Pictures aside, each entry has to be returned exactly as it stands.

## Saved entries
⟨

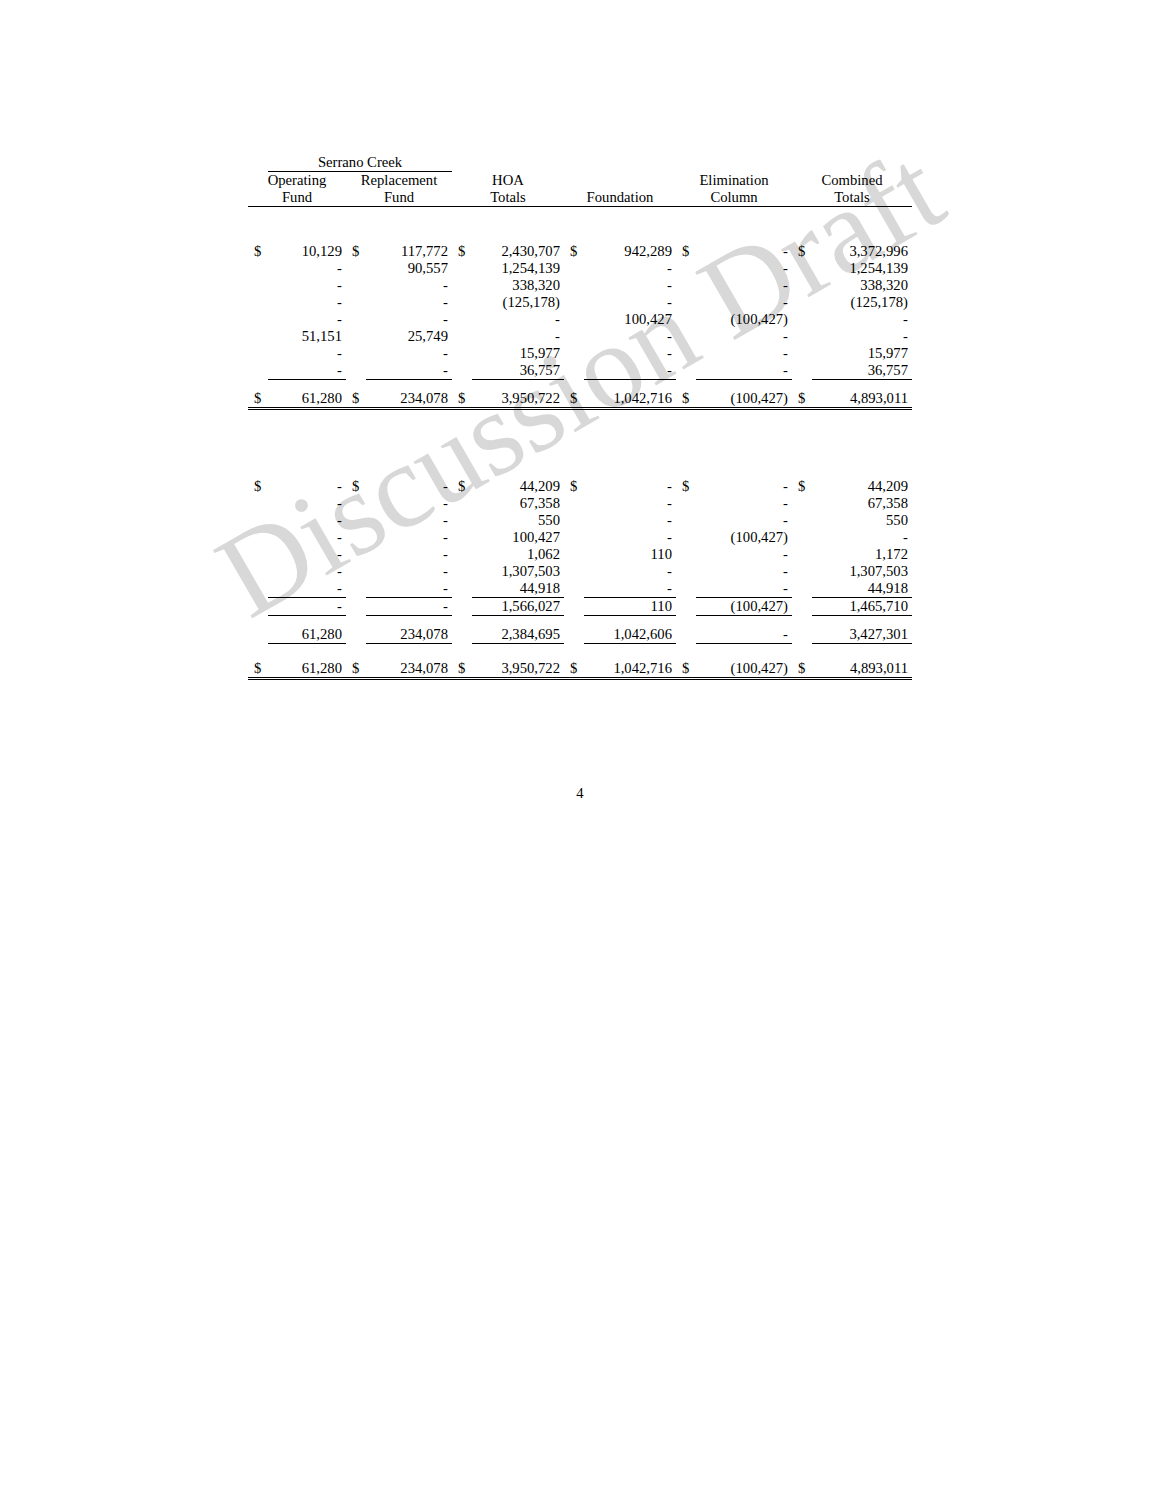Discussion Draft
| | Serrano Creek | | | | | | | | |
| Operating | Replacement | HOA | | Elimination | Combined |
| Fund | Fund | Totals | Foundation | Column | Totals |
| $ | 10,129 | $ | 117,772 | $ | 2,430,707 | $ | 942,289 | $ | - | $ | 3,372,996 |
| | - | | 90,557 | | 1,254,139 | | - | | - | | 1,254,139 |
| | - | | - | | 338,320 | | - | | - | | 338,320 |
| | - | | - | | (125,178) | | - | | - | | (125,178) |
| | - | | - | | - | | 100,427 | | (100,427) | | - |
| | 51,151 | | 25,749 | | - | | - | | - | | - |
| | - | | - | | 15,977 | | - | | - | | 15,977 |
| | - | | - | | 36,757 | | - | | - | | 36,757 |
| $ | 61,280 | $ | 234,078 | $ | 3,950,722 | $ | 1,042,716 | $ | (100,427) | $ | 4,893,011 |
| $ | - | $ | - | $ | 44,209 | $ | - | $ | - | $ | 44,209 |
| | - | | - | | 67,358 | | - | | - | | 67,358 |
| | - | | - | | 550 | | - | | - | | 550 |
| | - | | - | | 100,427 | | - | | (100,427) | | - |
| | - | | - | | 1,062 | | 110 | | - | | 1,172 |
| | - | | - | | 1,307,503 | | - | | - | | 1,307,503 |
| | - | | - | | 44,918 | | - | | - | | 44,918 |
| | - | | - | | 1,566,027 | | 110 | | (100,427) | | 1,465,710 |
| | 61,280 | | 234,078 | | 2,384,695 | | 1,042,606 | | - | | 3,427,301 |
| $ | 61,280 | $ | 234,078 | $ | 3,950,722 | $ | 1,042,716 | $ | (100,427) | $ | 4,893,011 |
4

⟩

## TASK ANSWER
Discussion Draft
| | Serrano Creek | | | | | | | | |
| Operating | Replacement | HOA | | Elimination | Combined |
| Fund | Fund | Totals | Foundation | Column | Totals |
| $ | 10,129 | $ | 117,772 | $ | 2,430,707 | $ | 942,289 | $ | - | $ | 3,372,996 |
| | - | | 90,557 | | 1,254,139 | | - | | - | | 1,254,139 |
| | - | | - | | 338,320 | | - | | - | | 338,320 |
| | - | | - | | (125,178) | | - | | - | | (125,178) |
| | - | | - | | - | | 100,427 | | (100,427) | | - |
| | 51,151 | | 25,749 | | - | | - | | - | | - |
| | - | | - | | 15,977 | | - | | - | | 15,977 |
| | - | | - | | 36,757 | | - | | - | | 36,757 |
| $ | 61,280 | $ | 234,078 | $ | 3,950,722 | $ | 1,042,716 | $ | (100,427) | $ | 4,893,011 |
| $ | - | $ | - | $ | 44,209 | $ | - | $ | - | $ | 44,209 |
| | - | | - | | 67,358 | | - | | - | | 67,358 |
| | - | | - | | 550 | | - | | - | | 550 |
| | - | | - | | 100,427 | | - | | (100,427) | | - |
| | - | | - | | 1,062 | | 110 | | - | | 1,172 |
| | - | | - | | 1,307,503 | | - | | - | | 1,307,503 |
| | - | | - | | 44,918 | | - | | - | | 44,918 |
| | - | | - | | 1,566,027 | | 110 | | (100,427) | | 1,465,710 |
| | 61,280 | | 234,078 | | 2,384,695 | | 1,042,606 | | - | | 3,427,301 |
| $ | 61,280 | $ | 234,078 | $ | 3,950,722 | $ | 1,042,716 | $ | (100,427) | $ | 4,893,011 |
4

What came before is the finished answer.